Recorded data -
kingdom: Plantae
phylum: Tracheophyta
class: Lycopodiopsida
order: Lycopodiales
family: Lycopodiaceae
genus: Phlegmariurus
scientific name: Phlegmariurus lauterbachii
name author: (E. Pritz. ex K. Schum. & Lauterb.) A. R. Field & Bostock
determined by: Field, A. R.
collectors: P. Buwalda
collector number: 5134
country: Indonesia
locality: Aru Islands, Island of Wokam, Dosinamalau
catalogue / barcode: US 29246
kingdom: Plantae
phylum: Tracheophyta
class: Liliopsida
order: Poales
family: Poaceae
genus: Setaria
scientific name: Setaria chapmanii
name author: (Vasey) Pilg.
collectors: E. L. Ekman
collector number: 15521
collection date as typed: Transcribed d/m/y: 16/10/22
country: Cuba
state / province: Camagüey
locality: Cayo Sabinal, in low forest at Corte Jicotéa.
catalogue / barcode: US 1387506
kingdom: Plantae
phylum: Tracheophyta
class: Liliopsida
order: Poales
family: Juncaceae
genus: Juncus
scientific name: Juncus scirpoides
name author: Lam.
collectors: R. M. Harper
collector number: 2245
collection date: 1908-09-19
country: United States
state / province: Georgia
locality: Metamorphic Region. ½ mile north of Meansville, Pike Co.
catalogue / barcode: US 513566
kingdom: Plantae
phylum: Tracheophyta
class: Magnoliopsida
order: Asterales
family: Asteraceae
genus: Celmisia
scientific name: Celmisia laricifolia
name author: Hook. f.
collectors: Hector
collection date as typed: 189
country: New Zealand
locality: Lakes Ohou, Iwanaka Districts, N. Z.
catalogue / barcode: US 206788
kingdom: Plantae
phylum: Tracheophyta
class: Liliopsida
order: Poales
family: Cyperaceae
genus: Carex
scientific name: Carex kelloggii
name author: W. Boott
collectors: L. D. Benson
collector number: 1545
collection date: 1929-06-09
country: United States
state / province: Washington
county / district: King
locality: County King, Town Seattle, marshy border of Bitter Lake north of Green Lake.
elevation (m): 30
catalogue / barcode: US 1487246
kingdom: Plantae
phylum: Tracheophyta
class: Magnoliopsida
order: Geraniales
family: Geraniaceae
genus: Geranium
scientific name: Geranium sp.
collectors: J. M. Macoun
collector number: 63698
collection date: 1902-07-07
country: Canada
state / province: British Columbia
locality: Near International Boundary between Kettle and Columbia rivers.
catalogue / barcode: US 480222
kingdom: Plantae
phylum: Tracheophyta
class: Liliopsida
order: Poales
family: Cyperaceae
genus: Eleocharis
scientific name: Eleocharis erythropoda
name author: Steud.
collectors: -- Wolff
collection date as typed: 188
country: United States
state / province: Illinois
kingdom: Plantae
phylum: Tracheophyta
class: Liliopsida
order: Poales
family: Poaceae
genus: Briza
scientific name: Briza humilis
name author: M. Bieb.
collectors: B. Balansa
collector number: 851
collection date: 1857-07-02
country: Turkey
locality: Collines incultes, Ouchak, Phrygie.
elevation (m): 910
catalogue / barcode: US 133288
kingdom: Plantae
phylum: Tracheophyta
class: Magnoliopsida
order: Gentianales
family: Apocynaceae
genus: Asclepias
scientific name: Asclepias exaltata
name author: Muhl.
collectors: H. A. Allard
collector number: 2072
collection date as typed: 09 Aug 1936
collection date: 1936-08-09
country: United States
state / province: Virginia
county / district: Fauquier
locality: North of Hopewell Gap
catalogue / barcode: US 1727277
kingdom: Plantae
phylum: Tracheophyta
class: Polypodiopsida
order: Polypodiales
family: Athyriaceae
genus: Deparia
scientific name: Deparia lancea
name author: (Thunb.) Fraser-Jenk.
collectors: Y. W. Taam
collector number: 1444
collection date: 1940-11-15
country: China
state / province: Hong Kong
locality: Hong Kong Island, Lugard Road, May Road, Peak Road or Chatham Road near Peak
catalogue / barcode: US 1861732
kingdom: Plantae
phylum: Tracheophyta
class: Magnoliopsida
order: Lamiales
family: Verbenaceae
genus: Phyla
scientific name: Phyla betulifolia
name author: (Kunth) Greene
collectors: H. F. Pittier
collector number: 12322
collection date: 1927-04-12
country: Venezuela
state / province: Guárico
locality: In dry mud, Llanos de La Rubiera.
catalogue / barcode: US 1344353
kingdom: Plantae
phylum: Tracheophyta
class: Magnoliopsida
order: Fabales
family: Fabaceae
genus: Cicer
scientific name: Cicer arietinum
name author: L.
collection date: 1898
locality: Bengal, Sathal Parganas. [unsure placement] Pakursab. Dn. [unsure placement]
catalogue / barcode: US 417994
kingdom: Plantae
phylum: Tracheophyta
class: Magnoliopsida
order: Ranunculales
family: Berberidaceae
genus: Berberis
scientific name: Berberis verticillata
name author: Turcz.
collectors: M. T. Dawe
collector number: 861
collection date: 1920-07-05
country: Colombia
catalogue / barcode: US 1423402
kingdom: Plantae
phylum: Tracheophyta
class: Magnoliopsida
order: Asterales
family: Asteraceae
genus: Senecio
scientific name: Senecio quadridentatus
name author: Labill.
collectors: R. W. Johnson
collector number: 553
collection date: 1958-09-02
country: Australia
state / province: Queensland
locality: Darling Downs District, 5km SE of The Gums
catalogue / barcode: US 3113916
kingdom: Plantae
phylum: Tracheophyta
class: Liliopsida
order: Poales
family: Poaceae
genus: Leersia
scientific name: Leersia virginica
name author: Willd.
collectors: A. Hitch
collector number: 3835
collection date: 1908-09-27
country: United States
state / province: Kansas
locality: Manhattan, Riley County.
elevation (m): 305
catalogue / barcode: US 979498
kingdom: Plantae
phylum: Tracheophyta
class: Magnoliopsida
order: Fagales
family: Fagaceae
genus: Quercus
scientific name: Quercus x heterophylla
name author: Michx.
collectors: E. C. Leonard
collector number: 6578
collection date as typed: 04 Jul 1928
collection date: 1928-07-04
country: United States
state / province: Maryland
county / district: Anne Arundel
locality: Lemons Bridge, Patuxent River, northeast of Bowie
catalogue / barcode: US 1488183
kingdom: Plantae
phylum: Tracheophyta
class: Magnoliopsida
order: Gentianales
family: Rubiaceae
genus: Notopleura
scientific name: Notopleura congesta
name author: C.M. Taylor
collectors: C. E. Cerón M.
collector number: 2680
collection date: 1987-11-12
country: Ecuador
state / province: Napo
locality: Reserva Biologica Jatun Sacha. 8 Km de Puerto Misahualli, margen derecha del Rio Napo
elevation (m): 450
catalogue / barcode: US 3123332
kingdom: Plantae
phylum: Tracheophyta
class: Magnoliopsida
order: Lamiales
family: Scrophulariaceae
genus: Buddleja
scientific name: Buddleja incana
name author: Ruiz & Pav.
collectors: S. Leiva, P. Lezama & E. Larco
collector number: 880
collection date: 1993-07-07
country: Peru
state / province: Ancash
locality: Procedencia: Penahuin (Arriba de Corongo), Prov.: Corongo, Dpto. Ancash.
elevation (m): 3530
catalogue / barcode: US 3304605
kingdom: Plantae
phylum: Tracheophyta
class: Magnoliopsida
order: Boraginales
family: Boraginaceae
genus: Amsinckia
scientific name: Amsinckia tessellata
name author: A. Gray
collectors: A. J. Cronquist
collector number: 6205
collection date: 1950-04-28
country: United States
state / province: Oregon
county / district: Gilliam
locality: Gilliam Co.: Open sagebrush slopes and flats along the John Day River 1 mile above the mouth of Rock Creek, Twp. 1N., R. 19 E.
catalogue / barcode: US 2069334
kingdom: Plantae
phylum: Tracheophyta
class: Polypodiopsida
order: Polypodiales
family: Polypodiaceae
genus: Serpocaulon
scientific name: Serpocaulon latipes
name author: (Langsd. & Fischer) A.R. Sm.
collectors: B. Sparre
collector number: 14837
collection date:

TASK DESCRIPTION - Reproduce every line of the records above word for word, changing nothing.

FULL SOLUTION -
kingdom: Plantae
phylum: Tracheophyta
class: Lycopodiopsida
order: Lycopodiales
family: Lycopodiaceae
genus: Phlegmariurus
scientific name: Phlegmariurus lauterbachii
name author: (E. Pritz. ex K. Schum. & Lauterb.) A. R. Field & Bostock
determined by: Field, A. R.
collectors: P. Buwalda
collector number: 5134
country: Indonesia
locality: Aru Islands, Island of Wokam, Dosinamalau
catalogue / barcode: US 29246
kingdom: Plantae
phylum: Tracheophyta
class: Liliopsida
order: Poales
family: Poaceae
genus: Setaria
scientific name: Setaria chapmanii
name author: (Vasey) Pilg.
collectors: E. L. Ekman
collector number: 15521
collection date as typed: Transcribed d/m/y: 16/10/22
country: Cuba
state / province: Camagüey
locality: Cayo Sabinal, in low forest at Corte Jicotéa.
catalogue / barcode: US 1387506
kingdom: Plantae
phylum: Tracheophyta
class: Liliopsida
order: Poales
family: Juncaceae
genus: Juncus
scientific name: Juncus scirpoides
name author: Lam.
collectors: R. M. Harper
collector number: 2245
collection date: 1908-09-19
country: United States
state / province: Georgia
locality: Metamorphic Region. ½ mile north of Meansville, Pike Co.
catalogue / barcode: US 513566
kingdom: Plantae
phylum: Tracheophyta
class: Magnoliopsida
order: Asterales
family: Asteraceae
genus: Celmisia
scientific name: Celmisia laricifolia
name author: Hook. f.
collectors: Hector
collection date as typed: 189
country: New Zealand
locality: Lakes Ohou, Iwanaka Districts, N. Z.
catalogue / barcode: US 206788
kingdom: Plantae
phylum: Tracheophyta
class: Liliopsida
order: Poales
family: Cyperaceae
genus: Carex
scientific name: Carex kelloggii
name author: W. Boott
collectors: L. D. Benson
collector number: 1545
collection date: 1929-06-09
country: United States
state / province: Washington
county / district: King
locality: County King, Town Seattle, marshy border of Bitter Lake north of Green Lake.
elevation (m): 30
catalogue / barcode: US 1487246
kingdom: Plantae
phylum: Tracheophyta
class: Magnoliopsida
order: Geraniales
family: Geraniaceae
genus: Geranium
scientific name: Geranium sp.
collectors: J. M. Macoun
collector number: 63698
collection date: 1902-07-07
country: Canada
state / province: British Columbia
locality: Near International Boundary between Kettle and Columbia rivers.
catalogue / barcode: US 480222
kingdom: Plantae
phylum: Tracheophyta
class: Liliopsida
order: Poales
family: Cyperaceae
genus: Eleocharis
scientific name: Eleocharis erythropoda
name author: Steud.
collectors: -- Wolff
collection date as typed: 188
country: United States
state / province: Illinois
kingdom: Plantae
phylum: Tracheophyta
class: Liliopsida
order: Poales
family: Poaceae
genus: Briza
scientific name: Briza humilis
name author: M. Bieb.
collectors: B. Balansa
collector number: 851
collection date: 1857-07-02
country: Turkey
locality: Collines incultes, Ouchak, Phrygie.
elevation (m): 910
catalogue / barcode: US 133288
kingdom: Plantae
phylum: Tracheophyta
class: Magnoliopsida
order: Gentianales
family: Apocynaceae
genus: Asclepias
scientific name: Asclepias exaltata
name author: Muhl.
collectors: H. A. Allard
collector number: 2072
collection date as typed: 09 Aug 1936
collection date: 1936-08-09
country: United States
state / province: Virginia
county / district: Fauquier
locality: North of Hopewell Gap
catalogue / barcode: US 1727277
kingdom: Plantae
phylum: Tracheophyta
class: Polypodiopsida
order: Polypodiales
family: Athyriaceae
genus: Deparia
scientific name: Deparia lancea
name author: (Thunb.) Fraser-Jenk.
collectors: Y. W. Taam
collector number: 1444
collection date: 1940-11-15
country: China
state / province: Hong Kong
locality: Hong Kong Island, Lugard Road, May Road, Peak Road or Chatham Road near Peak
catalogue / barcode: US 1861732
kingdom: Plantae
phylum: Tracheophyta
class: Magnoliopsida
order: Lamiales
family: Verbenaceae
genus: Phyla
scientific name: Phyla betulifolia
name author: (Kunth) Greene
collectors: H. F. Pittier
collector number: 12322
collection date: 1927-04-12
country: Venezuela
state / province: Guárico
locality: In dry mud, Llanos de La Rubiera.
catalogue / barcode: US 1344353
kingdom: Plantae
phylum: Tracheophyta
class: Magnoliopsida
order: Fabales
family: Fabaceae
genus: Cicer
scientific name: Cicer arietinum
name author: L.
collection date: 1898
locality: Bengal, Sathal Parganas. [unsure placement] Pakursab. Dn. [unsure placement]
catalogue / barcode: US 417994
kingdom: Plantae
phylum: Tracheophyta
class: Magnoliopsida
order: Ranunculales
family: Berberidaceae
genus: Berberis
scientific name: Berberis verticillata
name author: Turcz.
collectors: M. T. Dawe
collector number: 861
collection date: 1920-07-05
country: Colombia
catalogue / barcode: US 1423402
kingdom: Plantae
phylum: Tracheophyta
class: Magnoliopsida
order: Asterales
family: Asteraceae
genus: Senecio
scientific name: Senecio quadridentatus
name author: Labill.
collectors: R. W. Johnson
collector number: 553
collection date: 1958-09-02
country: Australia
state / province: Queensland
locality: Darling Downs District, 5km SE of The Gums
catalogue / barcode: US 3113916
kingdom: Plantae
phylum: Tracheophyta
class: Liliopsida
order: Poales
family: Poaceae
genus: Leersia
scientific name: Leersia virginica
name author: Willd.
collectors: A. Hitch
collector number: 3835
collection date: 1908-09-27
country: United States
state / province: Kansas
locality: Manhattan, Riley County.
elevation (m): 305
catalogue / barcode: US 979498
kingdom: Plantae
phylum: Tracheophyta
class: Magnoliopsida
order: Fagales
family: Fagaceae
genus: Quercus
scientific name: Quercus x heterophylla
name author: Michx.
collectors: E. C. Leonard
collector number: 6578
collection date as typed: 04 Jul 1928
collection date: 1928-07-04
country: United States
state / province: Maryland
county / district: Anne Arundel
locality: Lemons Bridge, Patuxent River, northeast of Bowie
catalogue / barcode: US 1488183
kingdom: Plantae
phylum: Tracheophyta
class: Magnoliopsida
order: Gentianales
family: Rubiaceae
genus: Notopleura
scientific name: Notopleura congesta
name author: C.M. Taylor
collectors: C. E. Cerón M.
collector number: 2680
collection date: 1987-11-12
country: Ecuador
state / province: Napo
locality: Reserva Biologica Jatun Sacha. 8 Km de Puerto Misahualli, margen derecha del Rio Napo
elevation (m): 450
catalogue / barcode: US 3123332
kingdom: Plantae
phylum: Tracheophyta
class: Magnoliopsida
order: Lamiales
family: Scrophulariaceae
genus: Buddleja
scientific name: Buddleja incana
name author: Ruiz & Pav.
collectors: S. Leiva, P. Lezama & E. Larco
collector number: 880
collection date: 1993-07-07
country: Peru
state / province: Ancash
locality: Procedencia: Penahuin (Arriba de Corongo), Prov.: Corongo, Dpto. Ancash.
elevation (m): 3530
catalogue / barcode: US 3304605
kingdom: Plantae
phylum: Tracheophyta
class: Magnoliopsida
order: Boraginales
family: Boraginaceae
genus: Amsinckia
scientific name: Amsinckia tessellata
name author: A. Gray
collectors: A. J. Cronquist
collector number: 6205
collection date: 1950-04-28
country: United States
state / province: Oregon
county / district: Gilliam
locality: Gilliam Co.: Open sagebrush slopes and flats along the John Day River 1 mile above the mouth of Rock Creek, Twp. 1N., R. 19 E.
catalogue / barcode: US 2069334
kingdom: Plantae
phylum: Tracheophyta
class: Polypodiopsida
order: Polypodiales
family: Polypodiaceae
genus: Serpocaulon
scientific name: Serpocaulon latipes
name author: (Langsd. & Fischer) A.R. Sm.
collectors: B. Sparre
collector number: 14837
collection date:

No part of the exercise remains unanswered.